Malaysia swore in a new prime minister, Ismail Sabri Yaakob, on Saturday as the Southeast Asian nation battles its worst Covid-19 surge and public anger grows over mismanagement of the pandemic.
The appointment of Ismail Sabri, 61, restores the role to a party tainted by graft accusations, after he secured a parliamentary majority from the same alliance that collapsed this week and replaced Muhyiddin Yassin.
Ismail Sabri, formerly Muhyiddin's deputy, was sworn in at the national palace after being picked by King Al-Sultan Abdullah, the constitutional monarch.
He took the oath of office in front of the monarch and other coalition leaders, including former prime minister Najib Razak.
King Al-Sultan Abdullah has previously said the new prime minister would have to face a confidence vote in parliament to prove his majority.
Ismail Sabri starts his job at a time when Malaysia's infections and deaths relative to population rank as southeast Asia's highest.
An online petition started this week drew 350,000 signatories opposing Ismail Sabri's appointment, citing his handling of the pandemic.

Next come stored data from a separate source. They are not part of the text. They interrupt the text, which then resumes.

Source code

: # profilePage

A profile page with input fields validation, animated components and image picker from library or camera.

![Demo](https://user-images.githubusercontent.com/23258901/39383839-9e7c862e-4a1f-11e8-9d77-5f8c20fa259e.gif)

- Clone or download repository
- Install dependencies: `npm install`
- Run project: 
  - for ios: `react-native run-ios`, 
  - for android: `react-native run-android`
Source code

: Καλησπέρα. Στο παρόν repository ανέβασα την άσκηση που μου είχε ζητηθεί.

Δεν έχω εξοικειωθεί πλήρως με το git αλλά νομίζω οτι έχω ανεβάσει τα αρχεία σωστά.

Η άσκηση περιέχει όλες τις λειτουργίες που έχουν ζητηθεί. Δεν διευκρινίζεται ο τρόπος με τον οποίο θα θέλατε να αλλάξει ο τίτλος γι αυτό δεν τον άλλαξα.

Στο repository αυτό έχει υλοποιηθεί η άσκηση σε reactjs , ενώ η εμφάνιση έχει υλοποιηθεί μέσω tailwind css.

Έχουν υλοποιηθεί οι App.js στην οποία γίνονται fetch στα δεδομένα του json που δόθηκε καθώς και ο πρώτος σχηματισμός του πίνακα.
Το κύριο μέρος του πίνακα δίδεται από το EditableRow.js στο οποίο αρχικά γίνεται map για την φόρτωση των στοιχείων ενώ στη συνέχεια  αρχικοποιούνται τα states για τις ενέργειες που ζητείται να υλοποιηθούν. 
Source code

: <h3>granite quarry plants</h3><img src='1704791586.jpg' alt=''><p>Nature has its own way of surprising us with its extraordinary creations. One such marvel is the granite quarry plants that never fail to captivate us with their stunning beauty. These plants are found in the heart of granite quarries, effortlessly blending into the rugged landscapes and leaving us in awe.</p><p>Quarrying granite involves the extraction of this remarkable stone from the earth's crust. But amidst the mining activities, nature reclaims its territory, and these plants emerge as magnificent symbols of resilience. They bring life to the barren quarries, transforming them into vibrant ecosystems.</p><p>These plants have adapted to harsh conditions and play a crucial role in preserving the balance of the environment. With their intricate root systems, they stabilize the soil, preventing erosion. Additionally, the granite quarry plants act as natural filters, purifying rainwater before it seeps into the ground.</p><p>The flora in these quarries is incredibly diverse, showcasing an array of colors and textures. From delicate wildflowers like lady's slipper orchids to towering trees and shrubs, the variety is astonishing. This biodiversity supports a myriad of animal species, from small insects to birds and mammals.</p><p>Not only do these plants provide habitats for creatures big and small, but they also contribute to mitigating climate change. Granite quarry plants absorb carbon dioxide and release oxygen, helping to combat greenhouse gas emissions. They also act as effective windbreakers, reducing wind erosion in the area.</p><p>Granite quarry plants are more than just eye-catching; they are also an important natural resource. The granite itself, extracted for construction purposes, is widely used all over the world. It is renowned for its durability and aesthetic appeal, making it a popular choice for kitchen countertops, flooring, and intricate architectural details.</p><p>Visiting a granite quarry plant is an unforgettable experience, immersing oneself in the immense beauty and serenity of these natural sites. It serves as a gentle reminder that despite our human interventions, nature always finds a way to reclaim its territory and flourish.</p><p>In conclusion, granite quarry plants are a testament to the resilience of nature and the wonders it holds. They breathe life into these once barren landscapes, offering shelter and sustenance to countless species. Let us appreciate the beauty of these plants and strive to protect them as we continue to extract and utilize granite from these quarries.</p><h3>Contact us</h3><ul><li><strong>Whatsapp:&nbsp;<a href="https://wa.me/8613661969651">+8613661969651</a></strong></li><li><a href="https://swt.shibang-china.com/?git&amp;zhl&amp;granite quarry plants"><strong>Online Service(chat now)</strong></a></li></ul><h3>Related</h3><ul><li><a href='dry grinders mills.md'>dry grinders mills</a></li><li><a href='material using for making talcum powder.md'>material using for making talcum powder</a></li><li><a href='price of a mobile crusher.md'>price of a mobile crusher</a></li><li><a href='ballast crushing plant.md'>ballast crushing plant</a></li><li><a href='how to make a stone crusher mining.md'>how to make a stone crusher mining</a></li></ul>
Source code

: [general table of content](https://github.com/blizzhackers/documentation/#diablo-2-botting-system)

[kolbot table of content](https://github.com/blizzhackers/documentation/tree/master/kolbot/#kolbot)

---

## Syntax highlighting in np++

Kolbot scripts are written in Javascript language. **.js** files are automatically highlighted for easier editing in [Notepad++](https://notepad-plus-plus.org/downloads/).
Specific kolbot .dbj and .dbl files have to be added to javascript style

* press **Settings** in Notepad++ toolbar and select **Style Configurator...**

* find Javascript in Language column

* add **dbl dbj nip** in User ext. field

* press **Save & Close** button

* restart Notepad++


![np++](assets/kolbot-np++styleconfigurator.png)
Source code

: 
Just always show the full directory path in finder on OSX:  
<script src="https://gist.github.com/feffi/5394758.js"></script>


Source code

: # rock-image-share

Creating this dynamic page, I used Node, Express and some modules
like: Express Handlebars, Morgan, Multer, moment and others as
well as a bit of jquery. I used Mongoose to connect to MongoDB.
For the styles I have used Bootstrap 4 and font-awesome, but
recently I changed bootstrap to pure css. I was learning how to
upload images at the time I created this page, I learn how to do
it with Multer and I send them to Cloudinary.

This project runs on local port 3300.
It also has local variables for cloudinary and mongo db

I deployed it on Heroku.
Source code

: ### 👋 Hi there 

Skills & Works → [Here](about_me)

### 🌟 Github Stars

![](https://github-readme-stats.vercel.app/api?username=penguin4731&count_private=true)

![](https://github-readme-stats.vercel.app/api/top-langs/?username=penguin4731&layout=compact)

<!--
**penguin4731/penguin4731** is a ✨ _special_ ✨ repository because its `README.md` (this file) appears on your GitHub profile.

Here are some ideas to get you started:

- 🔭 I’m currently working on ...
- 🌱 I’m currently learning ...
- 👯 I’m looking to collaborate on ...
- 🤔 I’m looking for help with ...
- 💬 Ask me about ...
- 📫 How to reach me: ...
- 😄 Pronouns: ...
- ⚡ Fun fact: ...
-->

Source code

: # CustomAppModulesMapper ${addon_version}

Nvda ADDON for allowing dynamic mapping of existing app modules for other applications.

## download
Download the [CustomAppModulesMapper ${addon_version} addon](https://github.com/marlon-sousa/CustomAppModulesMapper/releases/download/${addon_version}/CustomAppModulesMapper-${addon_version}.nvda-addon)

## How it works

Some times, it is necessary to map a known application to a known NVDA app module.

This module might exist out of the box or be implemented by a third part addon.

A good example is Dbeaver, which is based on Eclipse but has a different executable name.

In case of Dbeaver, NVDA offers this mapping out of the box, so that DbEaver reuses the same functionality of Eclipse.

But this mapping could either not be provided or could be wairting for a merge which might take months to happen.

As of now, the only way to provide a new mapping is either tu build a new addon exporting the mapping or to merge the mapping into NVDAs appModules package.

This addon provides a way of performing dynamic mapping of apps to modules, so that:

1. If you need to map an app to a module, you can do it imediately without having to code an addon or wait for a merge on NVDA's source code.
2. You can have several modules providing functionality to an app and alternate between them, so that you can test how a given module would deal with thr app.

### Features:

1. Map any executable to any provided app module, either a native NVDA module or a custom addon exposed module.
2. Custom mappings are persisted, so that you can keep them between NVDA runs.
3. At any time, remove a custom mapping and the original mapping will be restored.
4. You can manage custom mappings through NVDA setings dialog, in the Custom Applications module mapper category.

Friday's 23,564 cases were a record for a third straight day, taking the tally beyond 1.5 million.
Public anger has grown as infections spread despite multiple extended lockdowns and ramped up vaccinations. Since last month, Malaysians in need have hoisted white flags at their homes to seek public help.
Although Malaysia escaped the worst of the pandemic last year, a regional election led to a steady spike in infections since the fourth quarter of 2020, with the Delta variant worsening the situation in recent months.
Flip-flops on lockdown measures, failure to act against politicians who violated rules and months of politicking have soured the public.
The pandemic has also dampened economic growth, with the central bank slashing its 2021 forecast twice this year.
With Ismail Sabri in office the post is being returned to the United Malays National Organisation (UMNO), which governed for more than six decades since independence, but was defeated in a 2018 election over a scandal at state fund 1MDB.
He becomes Malaysia's third prime minister since the 2018 election, after UMNO pulled its backing for Muhyiddin last month, citing his failure to manage the pandemic.
Najib was convicted over 1MDB but has denied wrongdoing and appealed the ruling.